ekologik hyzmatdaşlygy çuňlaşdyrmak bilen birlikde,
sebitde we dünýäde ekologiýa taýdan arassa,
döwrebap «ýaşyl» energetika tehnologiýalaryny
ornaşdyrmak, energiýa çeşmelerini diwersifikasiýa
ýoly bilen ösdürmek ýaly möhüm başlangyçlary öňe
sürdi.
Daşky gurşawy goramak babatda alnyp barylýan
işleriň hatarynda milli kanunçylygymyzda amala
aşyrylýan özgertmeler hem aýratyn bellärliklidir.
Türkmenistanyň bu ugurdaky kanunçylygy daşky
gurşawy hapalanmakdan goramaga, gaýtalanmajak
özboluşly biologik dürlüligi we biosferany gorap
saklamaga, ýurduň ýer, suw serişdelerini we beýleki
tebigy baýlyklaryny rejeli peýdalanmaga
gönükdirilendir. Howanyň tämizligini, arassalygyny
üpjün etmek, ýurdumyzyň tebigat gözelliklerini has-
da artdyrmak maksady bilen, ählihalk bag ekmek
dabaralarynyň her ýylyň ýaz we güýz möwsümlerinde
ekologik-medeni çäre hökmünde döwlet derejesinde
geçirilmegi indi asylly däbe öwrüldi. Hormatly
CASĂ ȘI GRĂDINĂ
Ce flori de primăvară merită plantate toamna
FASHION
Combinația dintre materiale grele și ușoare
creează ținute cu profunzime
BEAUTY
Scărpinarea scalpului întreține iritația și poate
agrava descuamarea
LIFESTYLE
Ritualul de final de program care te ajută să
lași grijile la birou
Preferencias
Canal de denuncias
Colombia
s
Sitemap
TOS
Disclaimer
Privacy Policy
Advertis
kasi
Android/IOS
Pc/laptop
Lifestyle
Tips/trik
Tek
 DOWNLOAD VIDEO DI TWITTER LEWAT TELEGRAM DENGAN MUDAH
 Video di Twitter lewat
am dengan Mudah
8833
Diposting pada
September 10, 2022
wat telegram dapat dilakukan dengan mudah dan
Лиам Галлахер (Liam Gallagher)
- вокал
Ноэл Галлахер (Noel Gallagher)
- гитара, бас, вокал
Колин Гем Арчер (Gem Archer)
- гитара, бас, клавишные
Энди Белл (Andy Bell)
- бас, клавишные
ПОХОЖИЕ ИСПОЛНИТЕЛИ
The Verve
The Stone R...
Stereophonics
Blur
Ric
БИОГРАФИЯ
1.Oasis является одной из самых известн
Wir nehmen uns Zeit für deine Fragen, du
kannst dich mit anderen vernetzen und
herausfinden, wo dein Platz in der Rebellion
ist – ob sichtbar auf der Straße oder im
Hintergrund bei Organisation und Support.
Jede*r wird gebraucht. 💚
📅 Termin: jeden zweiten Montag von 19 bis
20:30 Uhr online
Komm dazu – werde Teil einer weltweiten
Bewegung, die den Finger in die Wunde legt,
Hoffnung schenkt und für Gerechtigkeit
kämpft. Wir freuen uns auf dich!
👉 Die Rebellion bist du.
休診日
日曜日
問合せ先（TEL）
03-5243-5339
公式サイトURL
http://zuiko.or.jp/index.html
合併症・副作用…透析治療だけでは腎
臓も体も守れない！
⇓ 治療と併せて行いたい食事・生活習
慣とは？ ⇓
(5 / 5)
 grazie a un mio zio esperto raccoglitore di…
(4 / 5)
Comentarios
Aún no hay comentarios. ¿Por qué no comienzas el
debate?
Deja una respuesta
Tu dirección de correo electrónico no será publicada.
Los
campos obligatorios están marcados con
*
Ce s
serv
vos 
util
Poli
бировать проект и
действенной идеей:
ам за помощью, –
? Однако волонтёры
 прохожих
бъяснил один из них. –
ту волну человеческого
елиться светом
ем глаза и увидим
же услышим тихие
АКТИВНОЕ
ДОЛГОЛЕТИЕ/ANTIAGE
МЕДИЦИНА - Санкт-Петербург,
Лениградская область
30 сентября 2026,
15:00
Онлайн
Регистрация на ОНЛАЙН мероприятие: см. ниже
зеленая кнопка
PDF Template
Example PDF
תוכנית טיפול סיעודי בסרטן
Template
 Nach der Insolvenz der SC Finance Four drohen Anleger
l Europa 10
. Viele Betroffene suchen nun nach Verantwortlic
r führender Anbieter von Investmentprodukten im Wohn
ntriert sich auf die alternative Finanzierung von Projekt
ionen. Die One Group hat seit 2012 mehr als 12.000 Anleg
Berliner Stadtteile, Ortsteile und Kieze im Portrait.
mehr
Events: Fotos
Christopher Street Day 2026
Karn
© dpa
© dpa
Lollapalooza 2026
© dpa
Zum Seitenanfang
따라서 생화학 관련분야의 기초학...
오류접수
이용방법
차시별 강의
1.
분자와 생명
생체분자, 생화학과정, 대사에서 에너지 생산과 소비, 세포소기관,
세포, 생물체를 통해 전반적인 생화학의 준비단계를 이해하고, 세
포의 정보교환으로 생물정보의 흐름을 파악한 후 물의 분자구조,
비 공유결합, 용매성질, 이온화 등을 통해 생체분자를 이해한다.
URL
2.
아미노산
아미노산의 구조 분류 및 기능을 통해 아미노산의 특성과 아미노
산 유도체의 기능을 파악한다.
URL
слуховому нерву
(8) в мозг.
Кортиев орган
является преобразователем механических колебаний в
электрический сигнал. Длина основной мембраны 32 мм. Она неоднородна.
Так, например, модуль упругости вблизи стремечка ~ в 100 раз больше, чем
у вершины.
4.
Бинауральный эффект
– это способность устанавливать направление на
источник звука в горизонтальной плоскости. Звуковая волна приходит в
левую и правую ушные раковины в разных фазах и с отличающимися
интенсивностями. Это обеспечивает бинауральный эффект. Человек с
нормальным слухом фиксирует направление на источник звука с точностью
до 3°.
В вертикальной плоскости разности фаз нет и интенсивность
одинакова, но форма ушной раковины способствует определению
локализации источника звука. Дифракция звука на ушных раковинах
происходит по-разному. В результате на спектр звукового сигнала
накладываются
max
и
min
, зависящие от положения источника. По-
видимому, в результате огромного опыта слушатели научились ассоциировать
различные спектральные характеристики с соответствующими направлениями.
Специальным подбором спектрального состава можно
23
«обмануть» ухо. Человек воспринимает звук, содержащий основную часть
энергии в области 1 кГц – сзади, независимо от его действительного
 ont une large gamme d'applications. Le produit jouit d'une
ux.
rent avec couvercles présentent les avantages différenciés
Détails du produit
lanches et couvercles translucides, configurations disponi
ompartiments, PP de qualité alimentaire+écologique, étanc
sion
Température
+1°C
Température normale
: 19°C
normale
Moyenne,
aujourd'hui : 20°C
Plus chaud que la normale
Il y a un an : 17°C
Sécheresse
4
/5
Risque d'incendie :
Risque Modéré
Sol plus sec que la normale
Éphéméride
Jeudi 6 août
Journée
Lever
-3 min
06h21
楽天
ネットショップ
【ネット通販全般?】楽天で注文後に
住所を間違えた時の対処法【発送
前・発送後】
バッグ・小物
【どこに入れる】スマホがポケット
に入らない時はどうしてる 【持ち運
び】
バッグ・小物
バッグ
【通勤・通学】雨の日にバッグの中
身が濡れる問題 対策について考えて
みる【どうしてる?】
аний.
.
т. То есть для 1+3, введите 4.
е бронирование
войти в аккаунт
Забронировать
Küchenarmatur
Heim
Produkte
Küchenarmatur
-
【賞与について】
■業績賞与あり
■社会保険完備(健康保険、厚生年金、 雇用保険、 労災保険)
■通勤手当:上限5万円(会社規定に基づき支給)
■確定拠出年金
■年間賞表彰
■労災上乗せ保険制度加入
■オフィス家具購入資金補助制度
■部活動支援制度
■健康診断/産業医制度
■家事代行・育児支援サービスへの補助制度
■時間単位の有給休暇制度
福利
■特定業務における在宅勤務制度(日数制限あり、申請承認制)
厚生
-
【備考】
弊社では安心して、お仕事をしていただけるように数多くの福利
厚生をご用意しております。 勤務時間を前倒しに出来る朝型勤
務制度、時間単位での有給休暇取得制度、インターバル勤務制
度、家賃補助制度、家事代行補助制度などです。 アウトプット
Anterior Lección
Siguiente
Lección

——

__About this task__:
Each line from the one containing "務制度、時間単位での有給休暇取得制度、インターバル勤務制" to the close of the records must appear in the output exactly, and no other line.

__Problem solution__:
務制度、時間単位での有給休暇取得制度、インターバル勤務制
度、家賃補助制度、家事代行補助制度などです。 アウトプット
Anterior Lección
Siguiente
Lección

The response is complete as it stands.